**Aim of the exercise:** From the listing below, copy each line that holds "what".
# # # # # # #
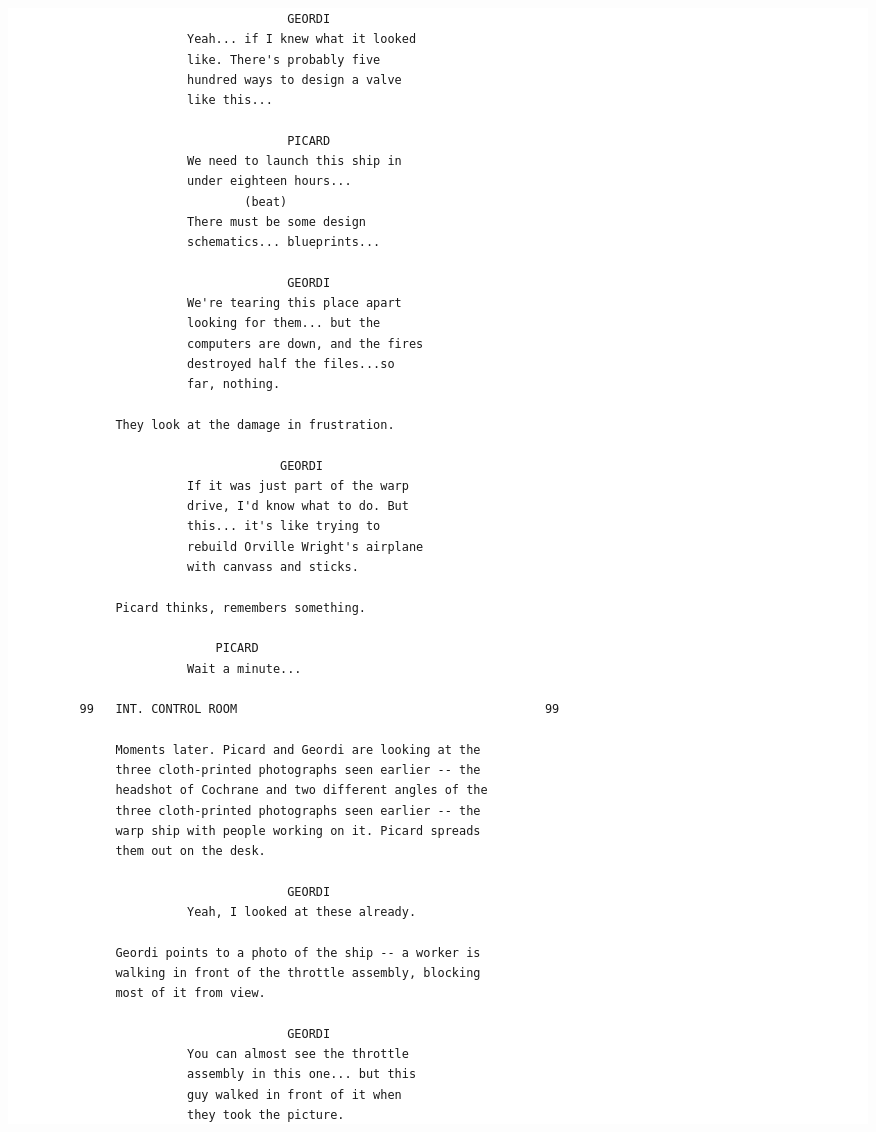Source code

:                                            GEORDI
                             Yeah... if I knew what it looked
                             like. There's probably five
                             hundred ways to design a valve
                             like this...

                                           PICARD
                             We need to launch this ship in
                             under eighteen hours...
                                     (beat)
                             There must be some design
                             schematics... blueprints...

                                           GEORDI
                             We're tearing this place apart
                             looking for them... but the
                             computers are down, and the fires
                             destroyed half the files...so
                             far, nothing.

                   They look at the damage in frustration.

                                          GEORDI
                             If it was just part of the warp
                             drive, I'd know what to do. But
                             this... it's like trying to
                             rebuild Orville Wright's airplane
                             with canvass and sticks.

                   Picard thinks, remembers something.

                                 PICARD
                             Wait a minute...

              99   INT. CONTROL ROOM                                           99

                   Moments later. Picard and Geordi are looking at the
                   three cloth-printed photographs seen earlier -- the
                   headshot of Cochrane and two different angles of the
                   three cloth-printed photographs seen earlier -- the
                   warp ship with people working on it. Picard spreads
                   them out on the desk.

                                           GEORDI
                             Yeah, I looked at these already.

                   Geordi points to a photo of the ship -- a worker is
                   walking in front of the throttle assembly, blocking
                   most of it from view.

                                           GEORDI
                             You can almost see the throttle
                             assembly in this one... but this
                             guy walked in front of it when
                             they took the picture.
# # # # # # #
**Response to this task:**
                             Yeah... if I knew what it looked
                             drive, I'd know what to do. But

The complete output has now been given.